Mit diesem unscheinbar scheinende Satz sagt man mehr über sich selbst aus, als man denken mag.
„Oh, I am not like other girls.” Maybe you have heard someone in real life or in a movie say this or maybe you have even said it yourself. But what does “not being like other girls” actually mean? Is it a bad thing to be like the other girls? Is it just a saying, which highlights your uniqueness, or does it have slightly misogynistic connotation?
What’s Hidden Behind This Sentence
To answer the last question, yes it does have sexist implications, but why? Well, let’s just assess the statement. By saying you are “not like other girls”, you separate women into two categories; the ones who are like the others and the ones who are not. By doing this separation it automatically establishes that being part of the other group is something negative. This means that being part of the majority, the other girls, is inherently bad.

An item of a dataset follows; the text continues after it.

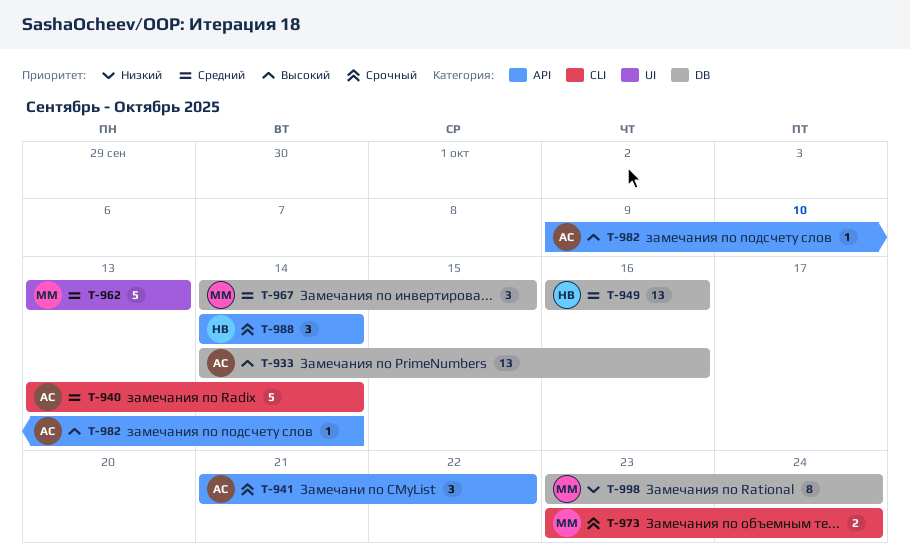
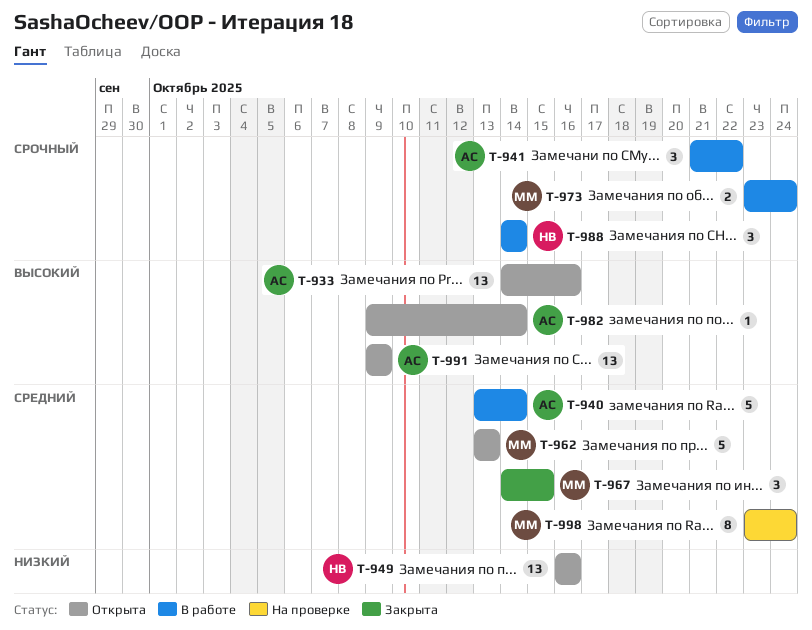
T-949, priority: Средний -> Низкий
T-991: none -> present
T-998, priority: Низкий -> Средний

But this awakes the question who the “other girls” are. In most cases they are what you picture a stereotypical girl to be like. This could be, for example, liking pink, liking makeup, or being interested in fashion. Why would liking any of these things be bad? Well, they are not. There is obviously nothing bad with any of these things.

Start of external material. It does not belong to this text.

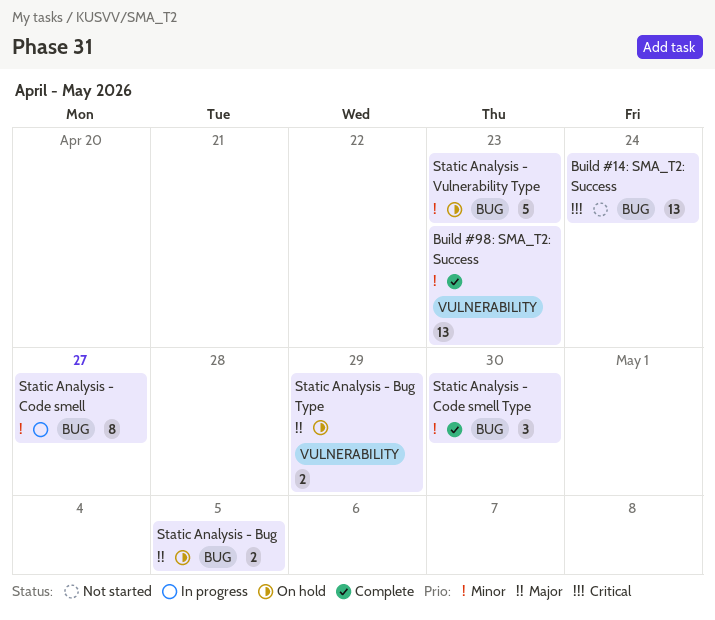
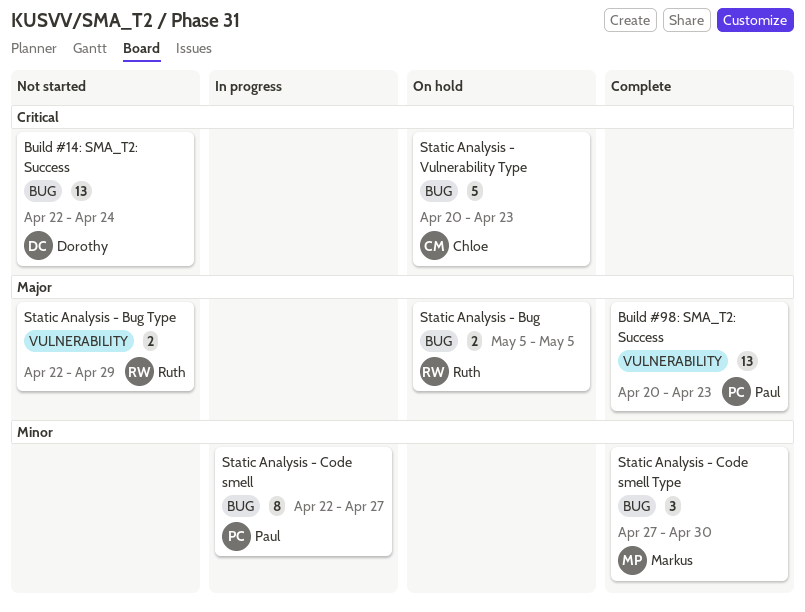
Build #98: SMA_T2: Success, priority: Minor -> Major
Static Analysis - Bug Type, status: On hold -> Not started
Static Analysis - Vulnerability Type, priority: Minor -> Critical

But the reason why a lot of girls and women try to separate themselves from these stereotypes is because of internalized misogyny. That’s the dislike and contempt for other women, which is, for example, expressed through diminishing the experiences of other women or tearing them down. That basically acting sexist towards other women, even though the person doing this is also a woman, is the result of living in a society which promotes these beliefs and that leads to girls absorbing these norms and consequentially internalizing them.
Norms and Stereotypes
So, now that we have established that the reason why a lot of girls try to separate themselves from certain stereotypes is because of internalized misogyny, one wonders why this separation is bad. Let’s use an example to answer this question. If someone is told that liking pink is bad, because liking pink makes you dumb, after a while you do not want pink to be your favourite colour. And in itself, there is nothing bad with not wanting to follow certain norms and stereotypes, this is not the root of the problem. But because one is told that liking pink is dumb, after a while, one assumes that all the girls who like pink must also be stupid. And because one does not only actively try to separate oneself from a group of people, but categorizes them and assumes things about them, it automatically tears other women down.

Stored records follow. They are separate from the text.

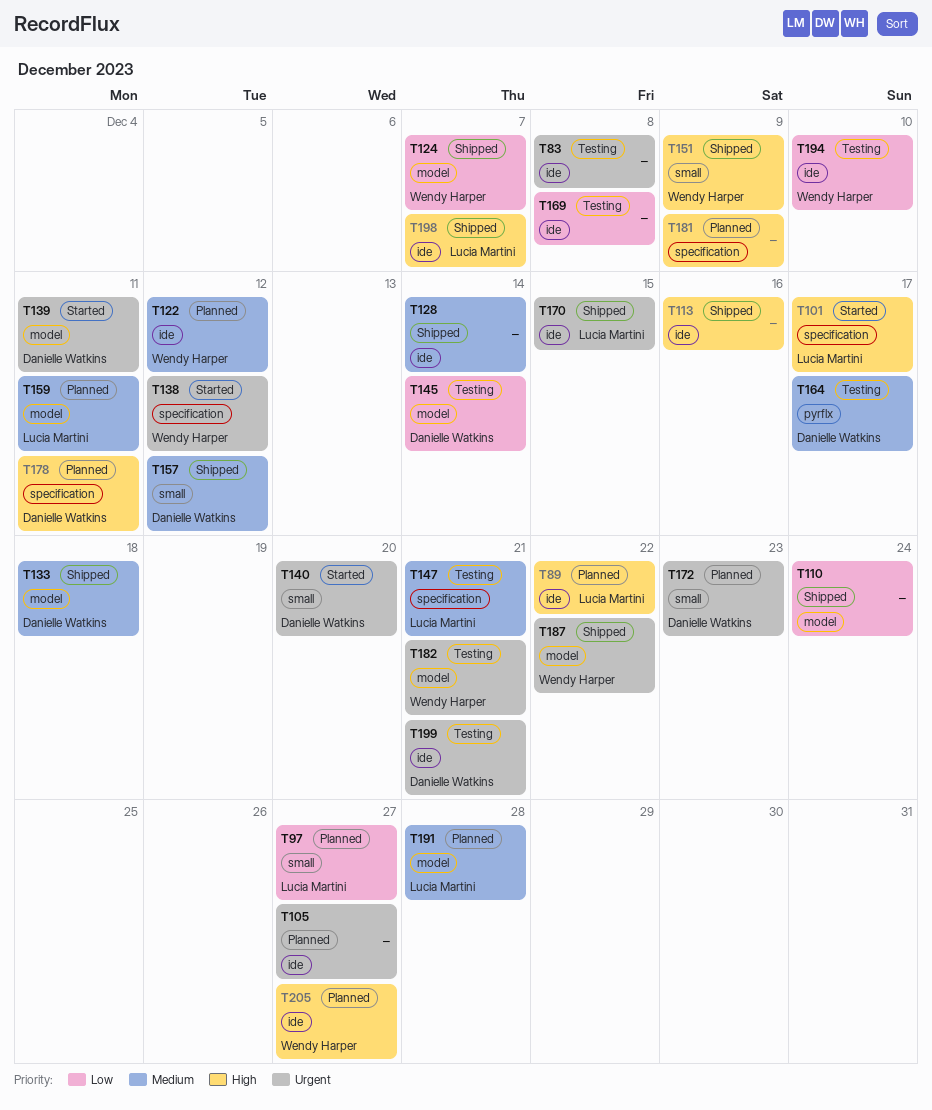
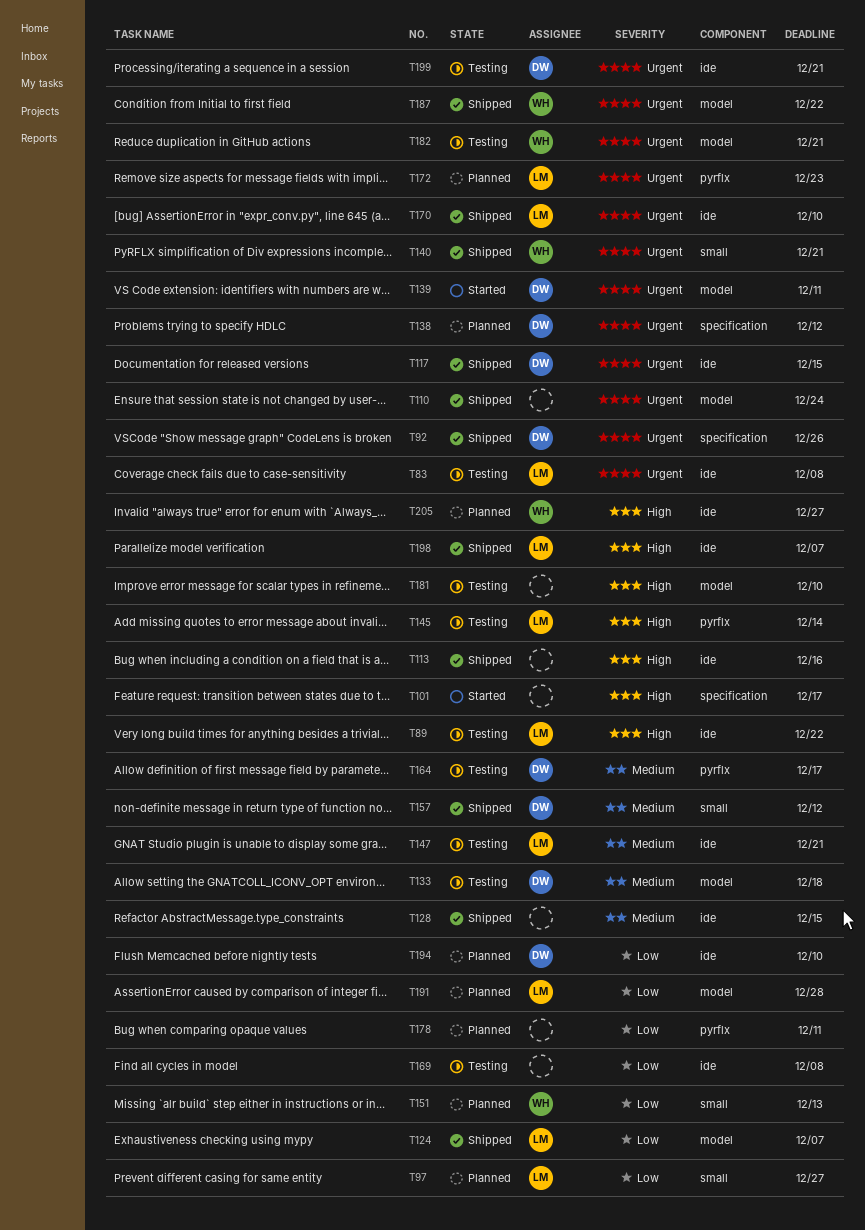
T83, owner: none -> Lucia Martini
T89, status: Planned -> Testing
T92: none -> present
T101, owner: Lucia Martini -> none
T105: present -> none
T110, priority: Low -> Urgent
T117: none -> present
T122: present -> none
T124, owner: Wendy Harper -> Lucia Martini
T128, due: Dec 14 -> Dec 15
T133, status: Shipped -> Testing
T138, status: Started -> Planned
T138, owner: Wendy Harper -> Danielle Watkins
T140, status: Started -> Shipped
T140, owner: Danielle Watkins -> Wendy Harper
T140, due: Dec 20 -> Dec 21
T145, owner: Danielle Watkins -> Lucia Martini
T145, priority: Low -> High
T145, label: model -> pyrflx
T147, label: specification -> ide
T151, status: Shipped -> Planned
T151, priority: High -> Low
T151, due: Dec 9 -> Dec 13
T159: present -> none
T170, due: Dec 15 -> Dec 10
T172, owner: Danielle Watkins -> Lucia Martini
T172, label: small -> pyrflx
T178, owner: Danielle Watkins -> none
T178, priority: High -> Low
T178, label: specification -> pyrflx
T181, status: Planned -> Testing
T181, label: specification -> model
T181, due: Dec 9 -> Dec 10
T191, priority: Medium -> Low
T194, status: Testing -> Planned
T194, owner: Wendy Harper -> Danielle Watkins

If, in order to elevate yourself, you have to do this by pushing others down, the statement “I am not like other girls” is more than just a simple statement. Because this is not a form of resistance against the already existing stereotypes against women, but rather another way to fuel the hatred against women, because it again just shames women for simply liking some things.
This seems like an inescapable cycle, because one is not able to follow stereotypes, without certain things being assumed about you, because of generalizations, but even if do not follow them, one faces judgement. The only way to truly escape this, is by changing ones thinking. By being aware of this behaviour and recognizing it, one can already make a huge step forward. But one also has to apply it onto one’s everyday life and one’s own prejudices against certain groups of people. At the end of the day, liking pink only means you like pink and nothing else.